Em agosto, o governo chinês tentou impedir o Festival de Cinema de Melbourne (Austrália) de exibir um documentário sobre Rebiya Kadeer, a exilada líder uigur que acusa a China de cometer "genocídio cultural" contra sua etnia.
O festival manteve a exibição. Hackers chineses vandalizaram o site do evento e o governo chinês, então, cancelou missões oficiais à Austrália como forma de retaliação. Cineastas chineses, pressionados pelo Ministério da Cultura, cancelaram a participação em Melbourne.
No ano passado, a Universidade Metropolitana de Londres foi pressionada pela embaixada chinesa no Reino Unido a cancelar uma homenagem que faria ao dalai-lama, líder exilado do Tibete.
A imprensa estatal chinesa lançou um boicote contra a universidade e até chegou a divulgar um "pedido de desculpas" de seu vice-reitor, que foi negado depois. O mesmo aconteceu com a Universidade de Washington, nos EUA.

Dissidentes vão
"A Feira do Livro é um mercado para a liberdade", afirmou o diretor do evento, Juergen Boos realçando que haverá 250 eventos (contra 612 dos patrocinados pelo governo chinês) mostrando "a outra China".
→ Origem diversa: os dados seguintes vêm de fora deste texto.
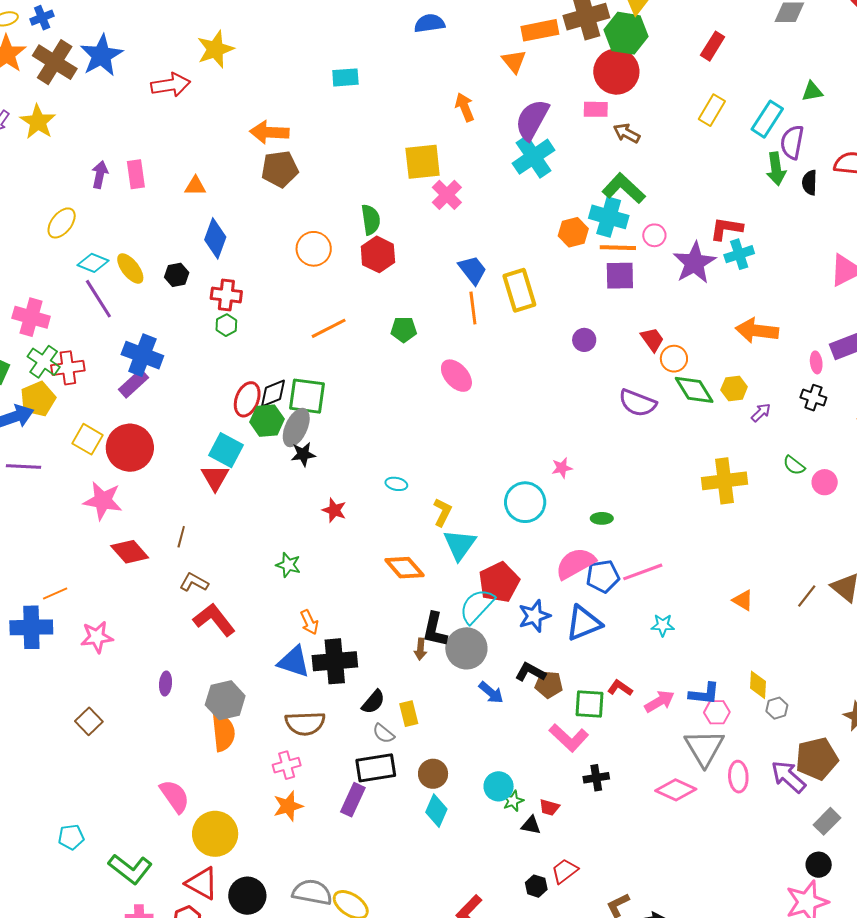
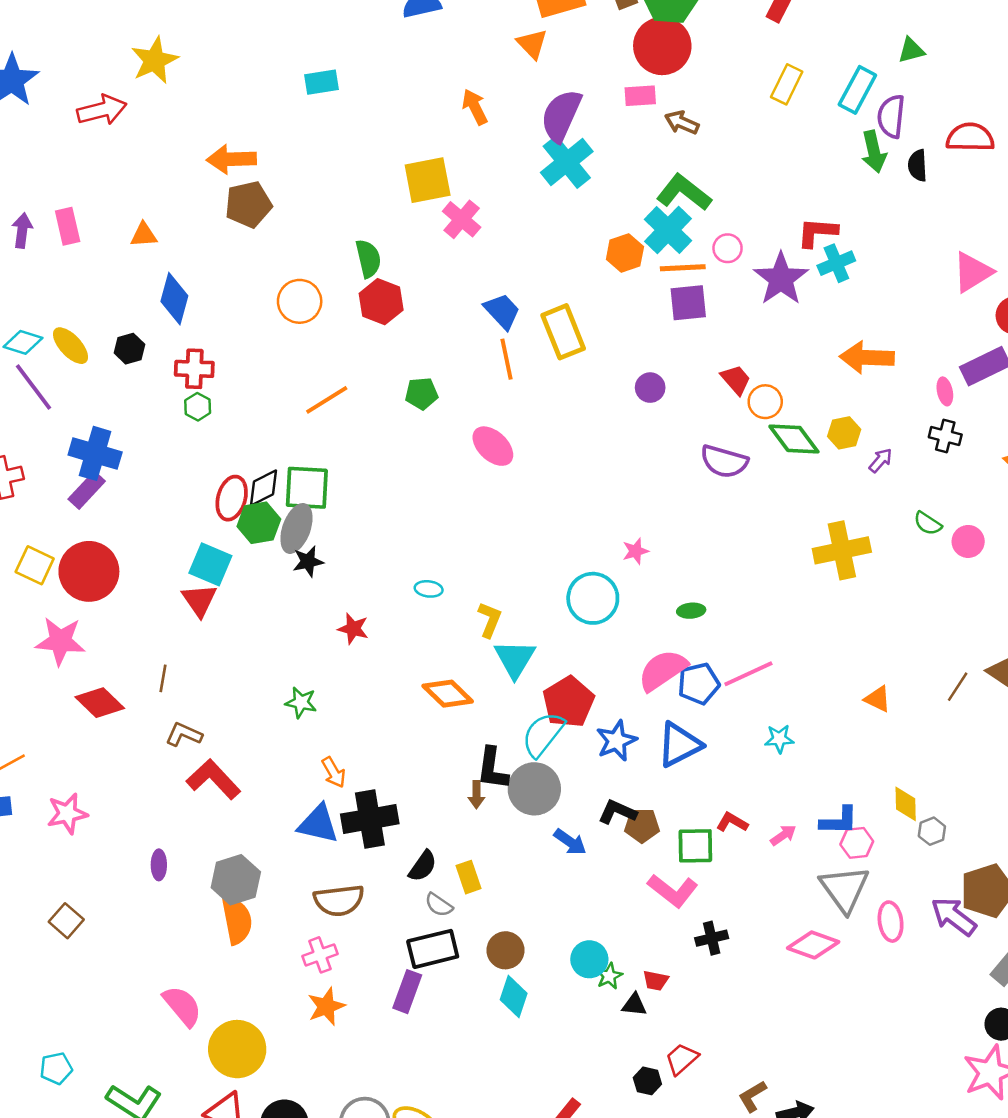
cyan cross: (609, 217) -> (668, 230), turned 33
pink arrow: (660, 701) -> (783, 835), size x0.7

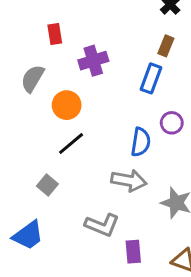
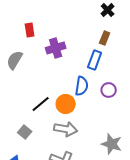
orange circle: (67, 105) -> (66, 104), moved
blue semicircle: (141, 142) -> (82, 86), moved
gray arrow: (129, 181) -> (66, 129), moved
Apesar do lobby chinês, a Feira de Frankfurt receberá um "quem é quem" da dissidência chinesa. O Prêmio Nobel de Literatura Gao Xingjian (exilado e fora da lista oficial), a líder uigur Rebiya Kadeer, acusada de terrorismo por Pequim, o artista plástico Ai Weiwei e o principal assessor do dalai-lama são alguns dos nomes que já confirmaram presença.
A escritora e ambientalista Dai Qing, 62, excluída da lista de um seminário no mês passado por pressão do governo, acabou indo a Frankfurt convidada por uma organização alemã.
"Quase todos os chineses do auditório se foram quando comecei a falar, mesmo alguns que conversam comigo em Pequim", disse Dai à Folha.
"Alguns artistas precisam fazer isso para receber favores do governo. É o que eu chamo de efeito Zhang Yimou", diz ela, em relação ao cineasta, antigo opositor que hoje é queridinho do Partido Comunista, responsável pela cerimônia de abertura da Olimpíada de Pequim.
"A China atrai muitos investidores estrangeiros por ignorar o ambiente e oferecer mão de obra barata. Então, eles precisam retribuir obedecendo a linha oficial. Cada vez menos países e grandes empresas vão querer briga com o Partido Comunista", diz Dai.
"Mas o que adorei ver em Frankfurt é que a liberdade de expressão ainda é valorizada por muitos", afirma.